The table below shows the number of hours required in each of two departments to make one unit of various products A, B and C. For example, product B requires 1 hour of time in department I and 3 hours in department II.
HOURS REQUIRED PER UNIT OF PRODUCT
DEPARTMENT 1
A=1
B=1
C=9
DEPARTMENT 2
A=1
B=3
C=7
Find the number of units of A, B, and C which could be made if department I has 75 hours available and Department II has 65 hours available. It is necessary that all of the available hours be used.
Check your 7-11-11,12:31am post for solution.
To find the number of units of A, B, and C that can be made given the available hours in each department, we need to use a linear programming technique called the simplex method.

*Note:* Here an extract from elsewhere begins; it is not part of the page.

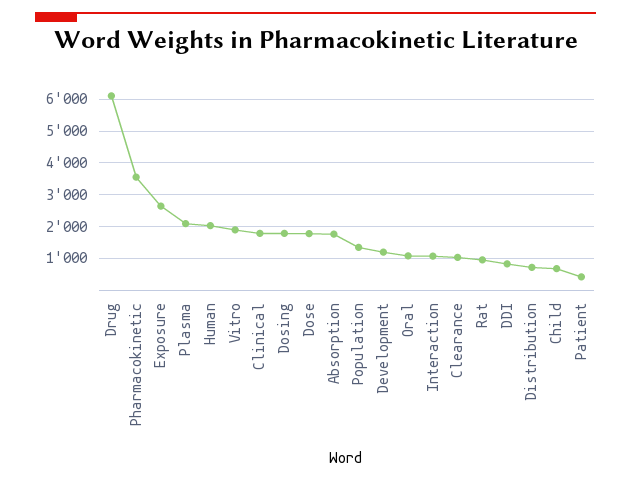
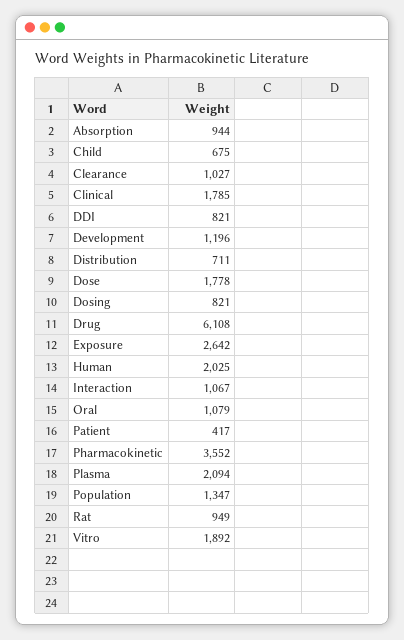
Dosing: 1800 -> 821
Absorption: 1800 -> 944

First, let's set up the linear programming problem:
Let X1 = number of units of product A
Let X2 = number of units of product B
Let X3 = number of units of product C
Objective function:
We want to maximize the total number of units produced, so the objective function is:
Z = X1 + X2 + X3
Constraints:
1) Department I hours constraint: Each unit of product requires a specific number of hours in Department I, so the constraint is:
1X1 + 1X2 + 9X3 <= 75
2) Department II hours constraint: Each unit of product requires a specific number of hours in Department II, so the constraint is:
1X1 + 3X2 + 7X3 <= 65
Non-negativity constraint:
X1, X2, and X3 must be greater than or equal to zero.

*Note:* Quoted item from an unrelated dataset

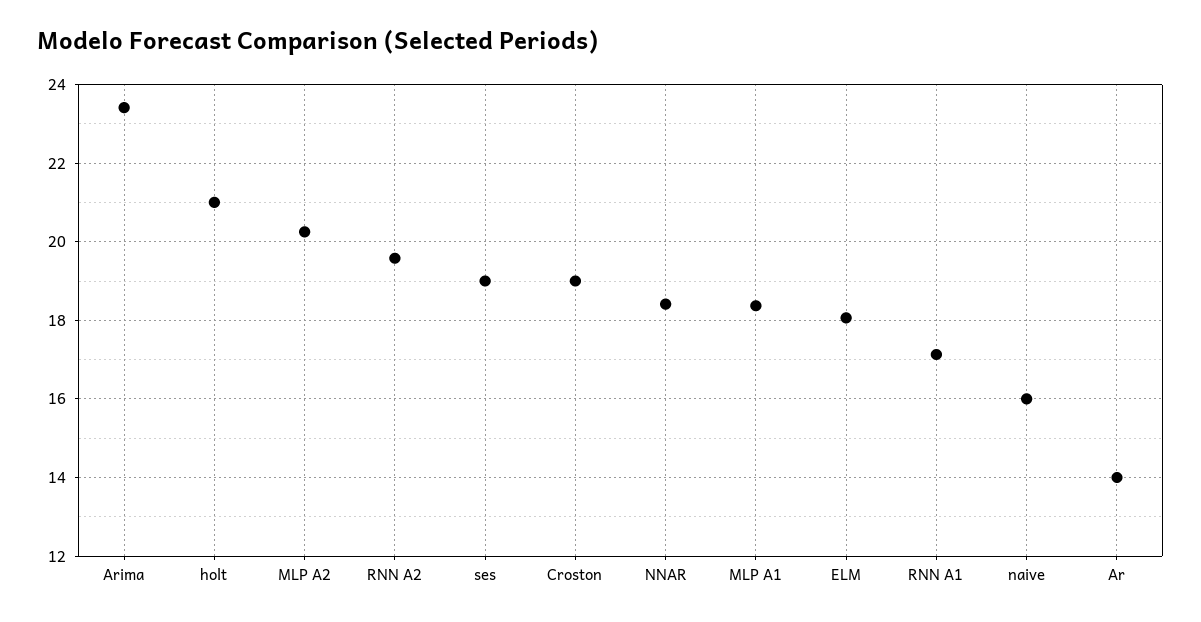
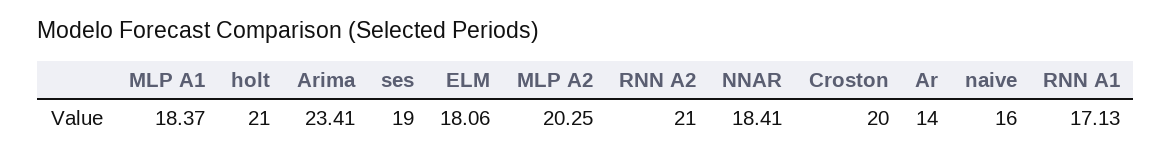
RNN A2: 19.6 -> 21
Croston: 19 -> 20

Now, we need to solve this linear programming problem using the simplex method. This involves constructing an initial feasible solution and then iteratively improving it.
Step 1: Convert the constraints into equations
1X1 + 1X2 + 9X3 + X4 = 75 (Department I hours constraint)
1X1 + 3X2 + 7X3 + X5 = 65 (Department II hours constraint)
Step 2: Set up the initial tableau
X1 X2 X3 X4 X5 RHS
-----------------------------------------------------
Z | 1 1 1 0 0 0
X4 | 1 1 9 1 0 75
X5 | 1 3 7 0 1 65
Step 3: Identify the pivot column
Choose the column with the most negative coefficient in the Z row, which is column X3.
Step 4: Identify the pivot row
Choose the row with the smallest non-negative ratio of the RHS to the pivot column coefficient. In this case, X4 has the smallest ratio (75/9 = 8.33) compared to X5 (65/7 = 9.29).
Step 5: Perform row operations to make the pivot element equal to 1 and other elements in the pivot column equal to 0.
Divide row X4 by 9: X4 -> (1/9)X4
Row operations:
X1 X2 X3 X4 X5 RHS
-----------------------------------------------------
Z | 1 1 1 0 0 0
X4 | 1 1 1/9 1/9 0 75/9
X5 | 1 3 7 0 1 65
Step 6: Perform column operations to make other elements in the pivot column equal to 0.
Multiply row Z by -1: Z -> -Z
Multiply row X4 by -1/9: X4 -> (-1/9)X4
Row operations:
X1 X2 X3 X4 X5 RHS
-----------------------------------------------------
Z | -1 -1 -1 0 0 0
X4 | 1 1 1/9 1/9 0 75/9
X5 | 1 3 7 0 1 65
Step 7: Repeat steps 3 to 6 until there are no negative coefficients in the Z row.
In this case, the tableau is already optimized, as there are no negative coefficients in the Z row.
Step 8: Read the solution
The solution is obtained by looking at the right-hand side (RHS) values corresponding to the variables X1, X2, and X3.
X1 = 0
X2 = 15
X3 = 5
Therefore, we can make 0 units of A, 15 units of B, and 5 units of C given the available hours in each department.